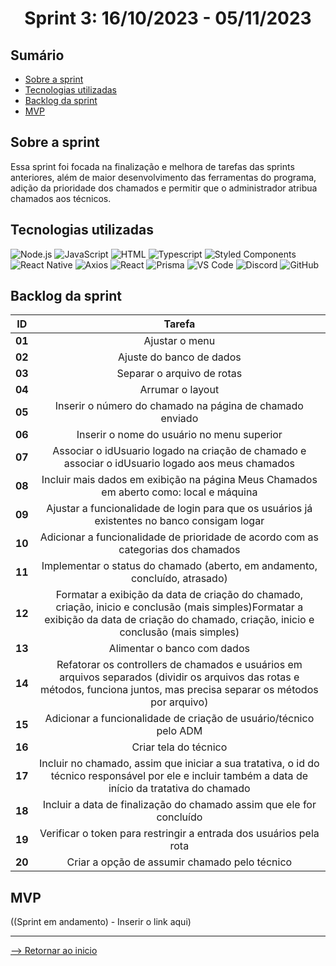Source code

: <h1 align="center">Sprint 3: 16/10/2023 - 05/11/2023</h1>

## Sumário

- [Sobre a sprint](#Sobre-a-sprint)
- [Tecnologias utilizadas](#Tecnologias-utilizadas)
- [Backlog da sprint](#Backlog-da-sprint)
- [MVP](#MVP)


## Sobre a sprint

Essa sprint foi focada na finalização e melhora de tarefas das sprints anteriores, além de maior desenvolvimento das ferramentas do programa, adição da prioridade dos chamados e permitir que o administrador atribua chamados aos técnicos.

## Tecnologias utilizadas

<span id="tecnologias">
<img src="https://img.shields.io/badge/Node.Js-CED4DA?style=opensans&logo=nodedotjs&logoColor=white&color=blue" alt="Node.js" />
<img src="https://img.shields.io/badge/JavaScript-black?style=opensans&logo=javascript&logoColor=white&color=blue" alt="JavaScript" />
<img src="https://img.shields.io/badge/%3C%2F%3E_HTML%20-%20black?style=opensans&logo=html&logoColor=white&color=blue" alt ="HTML" />
<img src="https://img.shields.io/badge/TypeScript-CED4DA?style=opensans&logo=typescript&logoColor=white&color=blue" alt="Typescript" />
<img src="https://img.shields.io/badge/Styled_Components-CED4DA?opensans&logo=styled-components&logoColor=white&color=blue" alt="Styled Components" /> 
<img src="https://img.shields.io/badge/React_Native-CED4DA?opensans&logo=react&logoColor=white&color=blue" alt="React Native" /> 
<img src="https://img.shields.io/badge/Axios-CED4DA?opensans&logo=axios&logoColor=white&color=blue" alt="Axios" /> 
<img src="https://img.shields.io/badge/React-CED4DA?opensans&logo=react&logoColor=white&color=blue" alt="React" /> 
<img src="https://img.shields.io/badge/Prisma-CED4DA?opensans&logo=prisma&logoColor=white&color=blue" alt="Prisma" /> 
<img src="https://img.shields.io/badge/VS_Code-CED4DA?opensans&logo=visual%20studio%20code&logoColor=white&color=blue" alt="VS Code" />
<img src="https://img.shields.io/badge/Discord-CED4DA?opensans&logo=discord&logoColor=white&color=blue" alt="Discord" /> 
<img src="https://img.shields.io/badge/GitHub-CED4DA?opensans&logo=github&logoColor=whitek&color=blue" alt="GitHub" /> 


## Backlog da sprint

 ID | Tarefa |
|:--------------:  | :----------:|
| **01** | Ajustar o menu |
| **02** | Ajuste do banco de dados |   
| **03** | Separar o arquivo de rotas |
| **04** | Arrumar o layout |  
| **05** | Inserir o número do chamado na página de chamado enviado |  
| **06** | Inserir o nome do usuário no menu superior | 
| **07** | Associar o idUsuario logado na criação de chamado e associar o idUsuario logado aos meus chamados | 
| **08** | Incluir mais dados em exibição na página Meus Chamados em aberto como: local e máquina |
| **09** | Ajustar a funcionalidade de login para que os usuários já existentes no banco consigam logar | 
| **10** | Adicionar a funcionalidade de prioridade de acordo com as categorias dos chamados |
| **11** | Implementar o status do chamado (aberto, em andamento, concluído, atrasado) |
| **12** | Formatar a exibição da data de criação do chamado, criação, inicio e conclusão (mais simples)Formatar a exibição da data de criação do chamado, criação, inicio e conclusão (mais simples) |
| **13** | Alimentar o banco com dados |
| **14** | Refatorar os controllers de chamados e usuários em arquivos separados (dividir os arquivos das rotas e métodos, funciona juntos, mas precisa separar os métodos por arquivo) |
| **15** | Adicionar a funcionalidade de criação de usuário/técnico pelo ADM |
| **16** | Criar tela do técnico |
| **17** | Incluir no chamado, assim que iniciar a sua tratativa, o id do técnico responsável por ele e incluir também a data de início da tratativa do chamado |
| **18** | Incluir a data de finalização do chamado assim que ele for concluído |
| **19** | Verificar o token para restringir a entrada dos usuários pela rota |
| **20** | Criar a opção de assumir chamado pelo técnico |

## MVP

((Sprint em andamento) - Inserir o link aqui)

<hr>

[--> Retornar ao inicio](#Sumário)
● ● ●
> _Problem requirements_: The answer must be the entries above, printed exactly, with no pictures.

> _Response to this task_:
Source code

: <h1 align="center">Sprint 3: 16/10/2023 - 05/11/2023</h1>

## Sumário

- [Sobre a sprint](#Sobre-a-sprint)
- [Tecnologias utilizadas](#Tecnologias-utilizadas)
- [Backlog da sprint](#Backlog-da-sprint)
- [MVP](#MVP)


## Sobre a sprint

Essa sprint foi focada na finalização e melhora de tarefas das sprints anteriores, além de maior desenvolvimento das ferramentas do programa, adição da prioridade dos chamados e permitir que o administrador atribua chamados aos técnicos.

## Tecnologias utilizadas

<span id="tecnologias">
<img src="https://img.shields.io/badge/Node.Js-CED4DA?style=opensans&logo=nodedotjs&logoColor=white&color=blue" alt="Node.js" />
<img src="https://img.shields.io/badge/JavaScript-black?style=opensans&logo=javascript&logoColor=white&color=blue" alt="JavaScript" />
<img src="https://img.shields.io/badge/%3C%2F%3E_HTML%20-%20black?style=opensans&logo=html&logoColor=white&color=blue" alt ="HTML" />
<img src="https://img.shields.io/badge/TypeScript-CED4DA?style=opensans&logo=typescript&logoColor=white&color=blue" alt="Typescript" />
<img src="https://img.shields.io/badge/Styled_Components-CED4DA?opensans&logo=styled-components&logoColor=white&color=blue" alt="Styled Components" /> 
<img src="https://img.shields.io/badge/React_Native-CED4DA?opensans&logo=react&logoColor=white&color=blue" alt="React Native" /> 
<img src="https://img.shields.io/badge/Axios-CED4DA?opensans&logo=axios&logoColor=white&color=blue" alt="Axios" /> 
<img src="https://img.shields.io/badge/React-CED4DA?opensans&logo=react&logoColor=white&color=blue" alt="React" /> 
<img src="https://img.shields.io/badge/Prisma-CED4DA?opensans&logo=prisma&logoColor=white&color=blue" alt="Prisma" /> 
<img src="https://img.shields.io/badge/VS_Code-CED4DA?opensans&logo=visual%20studio%20code&logoColor=white&color=blue" alt="VS Code" />
<img src="https://img.shields.io/badge/Discord-CED4DA?opensans&logo=discord&logoColor=white&color=blue" alt="Discord" /> 
<img src="https://img.shields.io/badge/GitHub-CED4DA?opensans&logo=github&logoColor=whitek&color=blue" alt="GitHub" /> 


## Backlog da sprint

 ID | Tarefa |
|:--------------:  | :----------:|
| **01** | Ajustar o menu |
| **02** | Ajuste do banco de dados |   
| **03** | Separar o arquivo de rotas |
| **04** | Arrumar o layout |  
| **05** | Inserir o número do chamado na página de chamado enviado |  
| **06** | Inserir o nome do usuário no menu superior | 
| **07** | Associar o idUsuario logado na criação de chamado e associar o idUsuario logado aos meus chamados | 
| **08** | Incluir mais dados em exibição na página Meus Chamados em aberto como: local e máquina |
| **09** | Ajustar a funcionalidade de login para que os usuários já existentes no banco consigam logar | 
| **10** | Adicionar a funcionalidade de prioridade de acordo com as categorias dos chamados |
| **11** | Implementar o status do chamado (aberto, em andamento, concluído, atrasado) |
| **12** | Formatar a exibição da data de criação do chamado, criação, inicio e conclusão (mais simples)Formatar a exibição da data de criação do chamado, criação, inicio e conclusão (mais simples) |
| **13** | Alimentar o banco com dados |
| **14** | Refatorar os controllers de chamados e usuários em arquivos separados (dividir os arquivos das rotas e métodos, funciona juntos, mas precisa separar os métodos por arquivo) |
| **15** | Adicionar a funcionalidade de criação de usuário/técnico pelo ADM |
| **16** | Criar tela do técnico |
| **17** | Incluir no chamado, assim que iniciar a sua tratativa, o id do técnico responsável por ele e incluir também a data de início da tratativa do chamado |
| **18** | Incluir a data de finalização do chamado assim que ele for concluído |
| **19** | Verificar o token para restringir a entrada dos usuários pela rota |
| **20** | Criar a opção de assumir chamado pelo técnico |

## MVP

((Sprint em andamento) - Inserir o link aqui)

<hr>

[--> Retornar ao inicio](#Sumário)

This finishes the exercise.